The molecular functions of Adhesion GPCRs have an immediate impact on cellular shape and characteristics, which form the basis for cellular responses to Adhesion GPCR activation. This is especially the case as several Adhesion GPCR have been shown to bind to extracellular matrix proteins and also modulate cytoskeletal rearrangements. We aim to characterise the impact Adhesion GPCRs have on the cytoskeletal components as well as the extracellular matrix and the underlying mechanisms in vitro in biochemical and cellular analyses and in vivo in the nematode C. elegans (Fig. 2).
Many functional features of Adhesion GPCRs such as the ability to mediate cellular adhesion and to transduce signals at the same time make them prime candidates for being involved in cell division and polarity processes. Multicellular organisms are highly dependent on their cells to be spatially organised to form different tissues and organs and to develop/maintain specialised functions (Fig. 3A). For this organisation, cells require a sense of orientation and a form of polarity. Various types of polarity are involved in realising these processes and it is becoming increasingly clear that Adhesion GPCRs are indeed vital players in these.
We investigate the detailed roles of Adhesion GPCRs in cell division and polarity as well as the mechanisms underlying their functions in vivo. One group of Adhesion GPCR involved in
the control of cell division and essential for cell polarity are Latrophilins. The Latrophilin homologue LAT-1 in C. elegans is a regulator for oriented cell division in the early embryo (Fig. 3B) as well as for correct cell division (Fig. 3C). Further, we study mammalian homologs which seem to be involved in the regulation of cell division during development.

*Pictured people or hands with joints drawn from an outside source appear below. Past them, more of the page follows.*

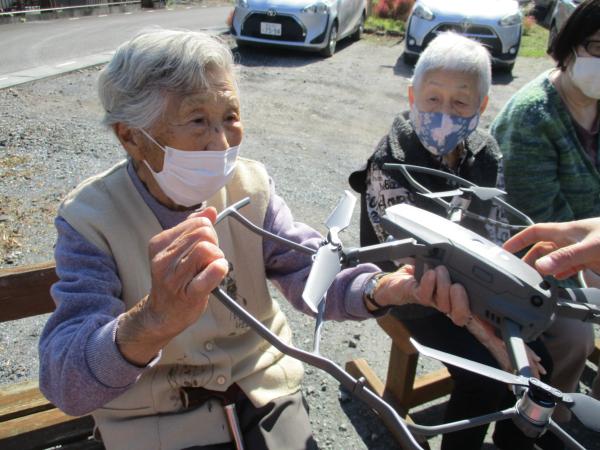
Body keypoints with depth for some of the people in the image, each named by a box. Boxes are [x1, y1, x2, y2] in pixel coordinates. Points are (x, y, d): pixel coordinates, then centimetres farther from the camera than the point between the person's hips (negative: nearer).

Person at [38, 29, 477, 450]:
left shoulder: (250, 183, -7)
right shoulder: (90, 218, -17)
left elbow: (311, 270, -11)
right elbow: (65, 383, -26)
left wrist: (388, 287, -32)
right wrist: (153, 322, -48)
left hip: (265, 392, 3)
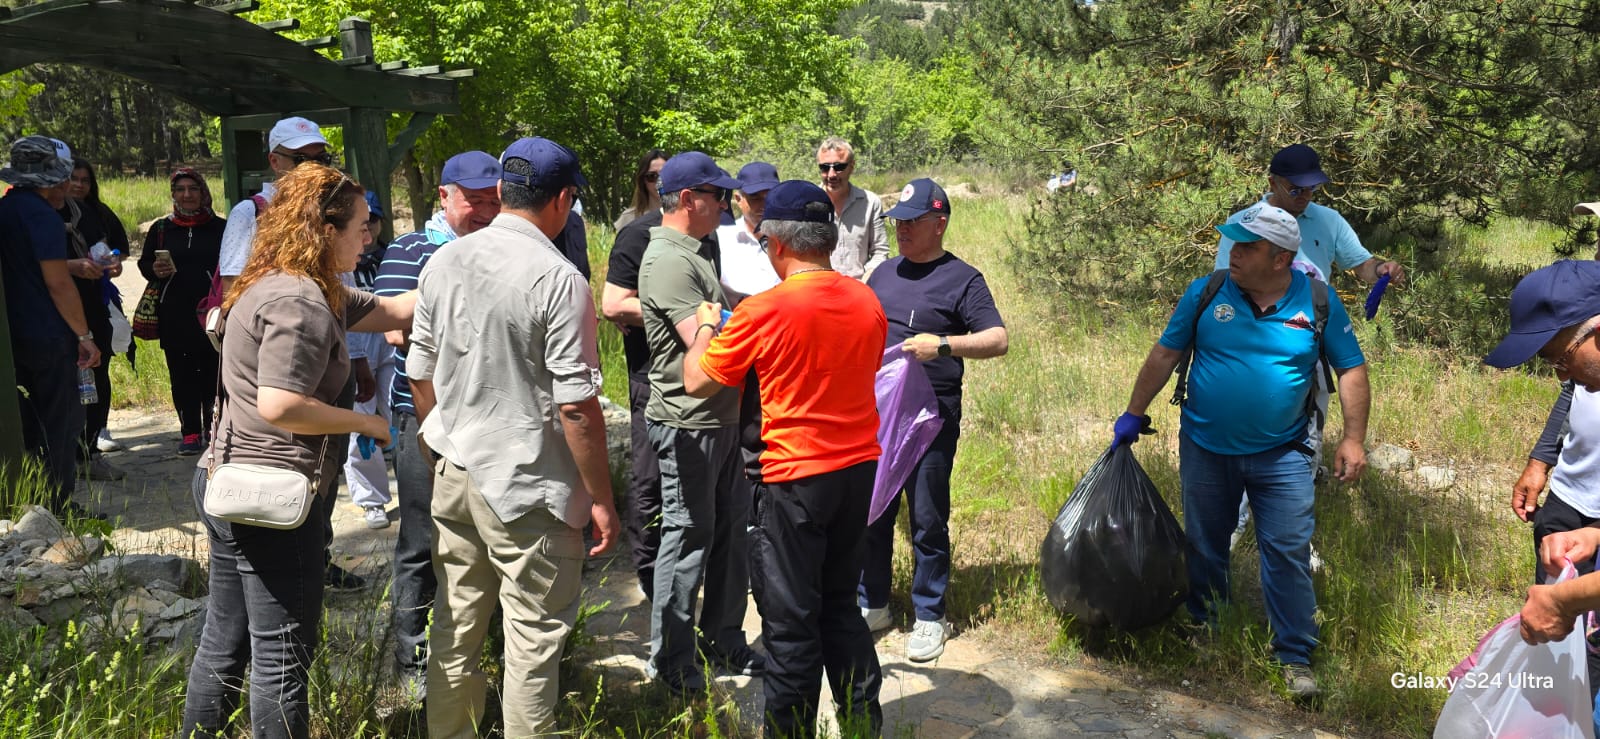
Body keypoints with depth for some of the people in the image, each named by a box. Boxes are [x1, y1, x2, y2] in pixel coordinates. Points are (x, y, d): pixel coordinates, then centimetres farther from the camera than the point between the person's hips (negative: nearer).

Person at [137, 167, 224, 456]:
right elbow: (144, 263, 16)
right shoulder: (161, 229, 11)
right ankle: (190, 432, 9)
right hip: (174, 316, 2)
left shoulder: (219, 228, 7)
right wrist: (155, 270, -7)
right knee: (181, 375, 3)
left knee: (212, 373, 0)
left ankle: (214, 428, 11)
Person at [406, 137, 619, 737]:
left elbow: (420, 374, 11)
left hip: (453, 475, 7)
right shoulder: (559, 280, -16)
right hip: (528, 486, -6)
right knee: (534, 641, 5)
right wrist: (602, 500, -9)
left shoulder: (442, 263, 4)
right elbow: (576, 405, -17)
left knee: (455, 626, 18)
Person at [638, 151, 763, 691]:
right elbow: (703, 343, -24)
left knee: (730, 529, 16)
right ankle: (671, 662, 14)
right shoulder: (668, 260, -17)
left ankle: (723, 640, 30)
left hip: (721, 419, 10)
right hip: (687, 423, -10)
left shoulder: (692, 253, 15)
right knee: (689, 535, 0)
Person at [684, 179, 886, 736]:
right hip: (859, 469, 6)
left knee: (791, 622, 7)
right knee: (840, 604, 21)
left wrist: (706, 327, 10)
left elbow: (697, 382, -9)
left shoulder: (763, 312, -17)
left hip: (795, 479, -6)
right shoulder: (867, 302, 0)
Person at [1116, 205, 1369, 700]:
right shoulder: (1206, 293, -7)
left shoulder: (1317, 302, -7)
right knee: (1204, 546, 15)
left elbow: (1351, 369, -1)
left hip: (1282, 455, -1)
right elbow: (1164, 355, 0)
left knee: (1288, 553, -1)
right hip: (1206, 449, 1)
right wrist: (1133, 414, 1)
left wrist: (1353, 438, -7)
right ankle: (1202, 629, 36)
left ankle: (1295, 657, 12)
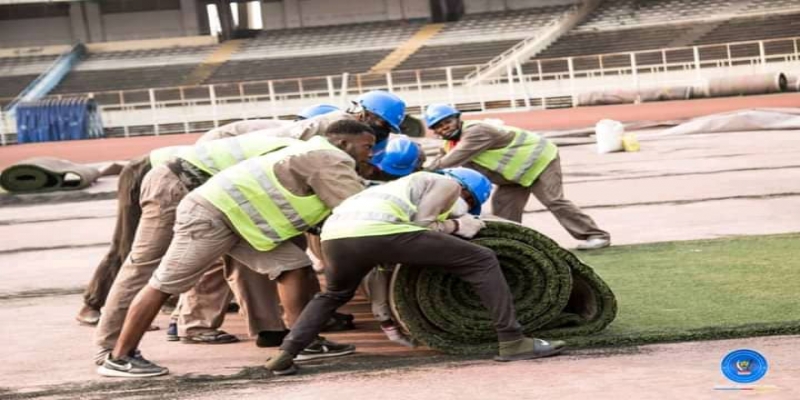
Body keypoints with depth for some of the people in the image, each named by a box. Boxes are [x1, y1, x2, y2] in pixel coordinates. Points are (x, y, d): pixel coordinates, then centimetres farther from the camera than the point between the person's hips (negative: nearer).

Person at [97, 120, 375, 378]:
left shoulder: (317, 157, 19)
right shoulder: (328, 158, -12)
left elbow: (341, 209, 20)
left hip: (238, 216, 10)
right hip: (211, 213, -10)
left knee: (293, 267, 1)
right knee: (165, 285, -6)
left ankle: (306, 342, 5)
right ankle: (119, 358, -2)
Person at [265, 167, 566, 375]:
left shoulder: (408, 184, 42)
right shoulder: (446, 183, 19)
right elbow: (421, 223, 5)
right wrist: (456, 225, 19)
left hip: (334, 234, 7)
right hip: (381, 231, -7)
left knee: (333, 295, 37)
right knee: (483, 261, 6)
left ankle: (285, 355, 18)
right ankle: (512, 342, 1)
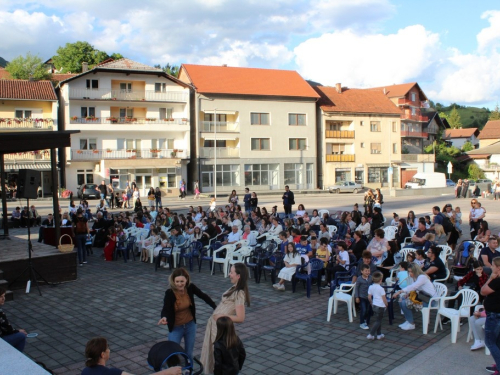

Despite the increasing evidence that Adhesion GPCR are essential in health and disease their pharmacological potential remains elusive. Especially their possible roles in metabolic processes makes them interesting therapeutic targets (Fig. 4A). Several Adhesion GPCRs have implications in the control of metabolic processes.
We aim to uncover their physiological functions in regulating fat and glucose metabolism as well as kidney function using different model organisms. Thereby, one main focus is on the Adhesion GPCRs Latrophilins, GPR110, GPR111 and GPR115, which have for instance been shown to regulate insulin release (Fig. 4B, C) or liver metabolism.